## Selection
* * * *

Bug #101964 relay_log_space_limit + stopped sql_thread will stop fetching logs silently
Submitted: 10 Dec 2020 19:57 Modified: 11 Dec 2020 8:19
Reporter: Carlos Tutte Email Updates:
Status: Verified Impact on me:
None 
Category:MySQL Server: Replication Severity:S3 (Non-critical)
Version:5.7.32, 8.0.22 OS:Any
Assigned to: CPU Architecture:Any

[10 Dec 2020 19:57] Carlos Tutte
Description:
When using relay_log_space_limit , if io_thread goes faster than sql_thread and relay_log_space_limit is reached, the following message is printed on "SHOW SLAVE STATUS \G":
"Waiting for the slave SQL thread to free enough relay log space"

Problem is, if sql_thread is stopped (io_thread running), after relay_log_space_limit is reached, it will stop fetching binary logs from source but in a silent way, i.e, not saying that relay_log_space_limit was reached and there might be more binary logs to fetch from source, which are not fetched even though io_thread is running. This prevents automatic monitoring, and might cause the replica to fall out of sync if sql_thread is stopped for long, and binary logs from source are purged.

How to repeat:
On replica:
1) Add to my.cnf:
[mysqld]
relay_log_space_limit = 25000
max-relay-log-size = 8192

2) Restart replica
systemctl restart mysqld

3) on replica, only start io_thread;
stop slave;
start slave io_thread;

4) On source:
create database test;
use test;
CREATE TABLE `joinit` (
  `i` int(11) NOT NULL AUTO_INCREMENT,
  `s` varchar(64) DEFAULT NULL,
  `t` time NOT NULL,
  `g` int(11) NOT NULL,
  PRIMARY KEY (`i`)

* * * *

## Recorded data
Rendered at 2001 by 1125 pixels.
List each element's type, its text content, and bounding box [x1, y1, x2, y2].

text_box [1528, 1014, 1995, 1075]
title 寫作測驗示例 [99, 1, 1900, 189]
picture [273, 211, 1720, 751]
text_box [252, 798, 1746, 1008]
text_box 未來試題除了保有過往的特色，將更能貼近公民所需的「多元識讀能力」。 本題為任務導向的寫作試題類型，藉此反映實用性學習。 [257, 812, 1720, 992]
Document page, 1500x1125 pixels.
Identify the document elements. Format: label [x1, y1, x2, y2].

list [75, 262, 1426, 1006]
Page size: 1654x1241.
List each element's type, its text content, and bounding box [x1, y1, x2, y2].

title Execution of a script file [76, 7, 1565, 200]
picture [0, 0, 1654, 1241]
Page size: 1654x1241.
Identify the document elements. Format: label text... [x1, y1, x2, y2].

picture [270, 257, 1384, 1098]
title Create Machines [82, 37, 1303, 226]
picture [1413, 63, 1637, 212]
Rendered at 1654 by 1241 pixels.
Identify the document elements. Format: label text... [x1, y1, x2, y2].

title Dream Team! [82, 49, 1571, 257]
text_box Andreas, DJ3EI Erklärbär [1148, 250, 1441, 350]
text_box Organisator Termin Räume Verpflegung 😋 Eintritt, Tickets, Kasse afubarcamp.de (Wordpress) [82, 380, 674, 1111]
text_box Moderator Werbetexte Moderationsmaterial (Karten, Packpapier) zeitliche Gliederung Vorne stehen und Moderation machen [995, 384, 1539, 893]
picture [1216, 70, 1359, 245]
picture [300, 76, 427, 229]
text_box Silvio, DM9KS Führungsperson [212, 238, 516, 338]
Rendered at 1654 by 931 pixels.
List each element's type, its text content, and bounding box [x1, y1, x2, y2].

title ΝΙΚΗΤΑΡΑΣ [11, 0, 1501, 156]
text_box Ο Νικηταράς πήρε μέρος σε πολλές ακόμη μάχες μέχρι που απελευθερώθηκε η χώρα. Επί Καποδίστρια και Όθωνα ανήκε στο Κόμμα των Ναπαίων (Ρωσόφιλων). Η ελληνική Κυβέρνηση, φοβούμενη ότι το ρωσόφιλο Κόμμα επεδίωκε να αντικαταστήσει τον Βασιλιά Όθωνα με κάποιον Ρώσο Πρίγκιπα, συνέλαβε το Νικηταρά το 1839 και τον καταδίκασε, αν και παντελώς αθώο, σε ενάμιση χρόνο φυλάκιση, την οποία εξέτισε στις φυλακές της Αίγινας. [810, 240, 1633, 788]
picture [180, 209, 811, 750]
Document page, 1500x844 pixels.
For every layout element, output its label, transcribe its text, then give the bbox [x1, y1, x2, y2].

* * * *

## Requirements
(a) List every column name defined in the table that the bug report creates.
(b) Translate this sentence from the bug report into Spanish: "This prevents automatic monitoring, and might cause the replica to fall out of sync if sql_thread is stopped for long, and binary logs from source are purged."
(c) Rewrite the bug report from "[10 Dec 2020" up to and including "source are purged.", changing "sql_thread" to "SQL applier thread".
None of the data is needed here.

## Task-by-task solutions
(a) i, s, t, g

(b) Esto impide la supervisión automática y podría hacer que la réplica pierda la sincronización si sql_thread permanece detenido durante mucho tiempo y se purgan los registros binarios del origen.

(c)
[10 Dec 2020 19:57] Carlos Tutte
Description:
When using relay_log_space_limit , if io_thread goes faster than SQL applier thread and relay_log_space_limit is reached, the following message is printed on "SHOW SLAVE STATUS \G":
"Waiting for the slave SQL thread to free enough relay log space"

Problem is, if SQL applier thread is stopped (io_thread running), after relay_log_space_limit is reached, it will stop fetching binary logs from source but in a silent way, i.e, not saying that relay_log_space_limit was reached and there might be more binary logs to fetch from source, which are not fetched even though io_thread is running. This prevents automatic monitoring, and might cause the replica to fall out of sync if SQL applier thread is stopped for long, and binary logs from source are purged.